-- YOUR OBJECTIVE --
Repeat every entry exactly. Do not include the pictures.

——

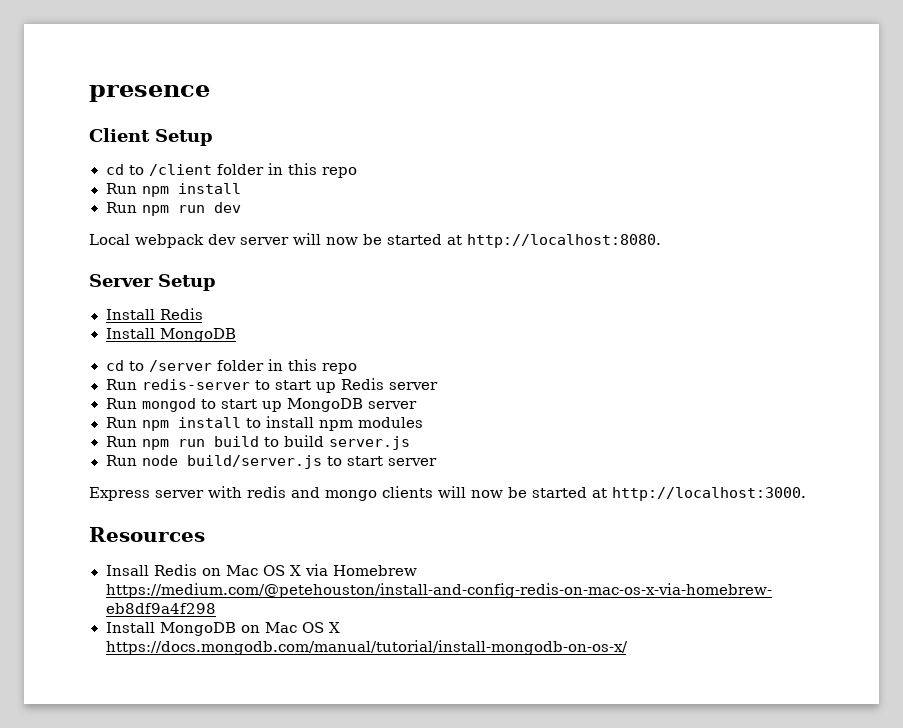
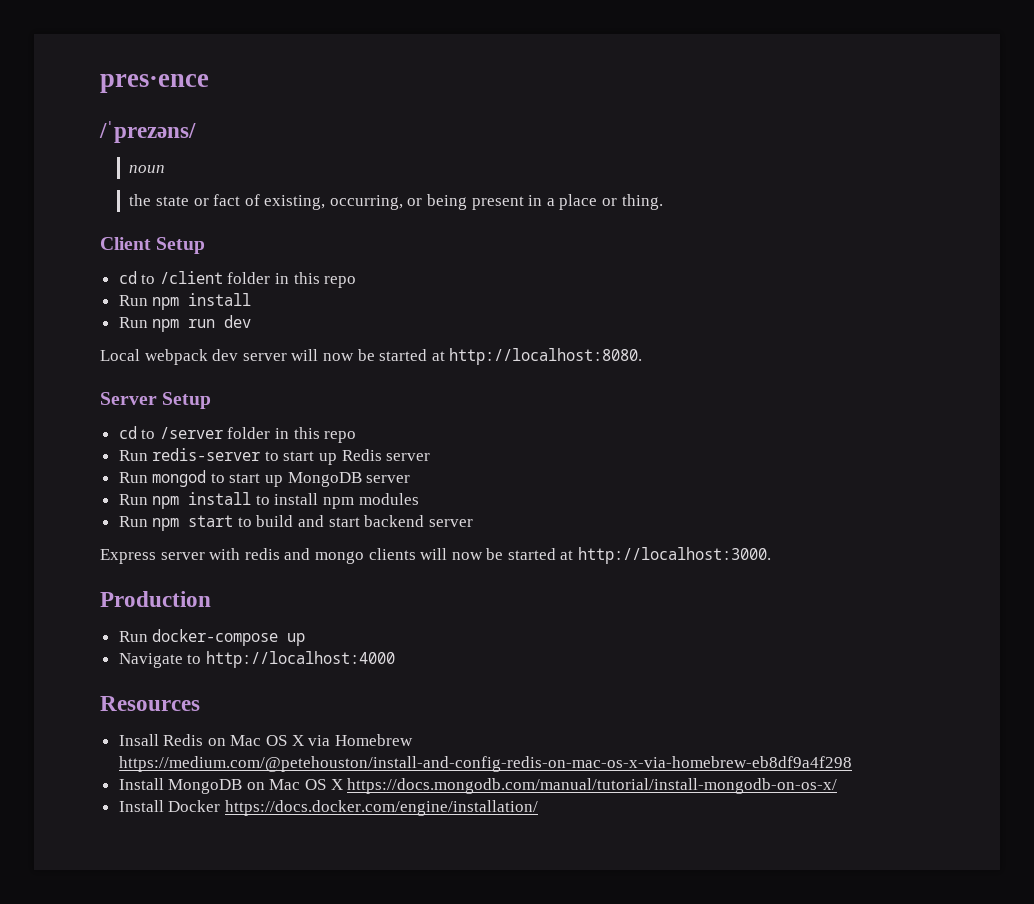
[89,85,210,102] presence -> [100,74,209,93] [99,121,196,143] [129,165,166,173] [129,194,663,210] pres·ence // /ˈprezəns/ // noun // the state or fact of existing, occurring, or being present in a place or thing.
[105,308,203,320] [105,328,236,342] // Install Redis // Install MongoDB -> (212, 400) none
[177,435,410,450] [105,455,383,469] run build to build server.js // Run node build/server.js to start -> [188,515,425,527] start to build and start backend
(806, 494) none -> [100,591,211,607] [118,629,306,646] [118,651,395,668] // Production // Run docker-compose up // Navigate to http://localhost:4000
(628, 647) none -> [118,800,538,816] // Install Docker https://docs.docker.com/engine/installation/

——

-- SOLUTION TO THIS TASK --
[89,85,210,102] presence -> [100,74,209,93] [99,121,196,143] [129,165,166,173] [129,194,663,210] pres·ence // /ˈprezəns/ // noun // the state or fact of existing, occurring, or being present in a place or thing.
[105,308,203,320] [105,328,236,342] // Install Redis // Install MongoDB -> (212, 400) none
[177,435,410,450] [105,455,383,469] run build to build server.js // Run node build/server.js to start -> [188,515,425,527] start to build and start backend
(806, 494) none -> [100,591,211,607] [118,629,306,646] [118,651,395,668] // Production // Run docker-compose up // Navigate to http://localhost:4000
(628, 647) none -> [118,800,538,816] // Install Docker https://docs.docker.com/engine/installation/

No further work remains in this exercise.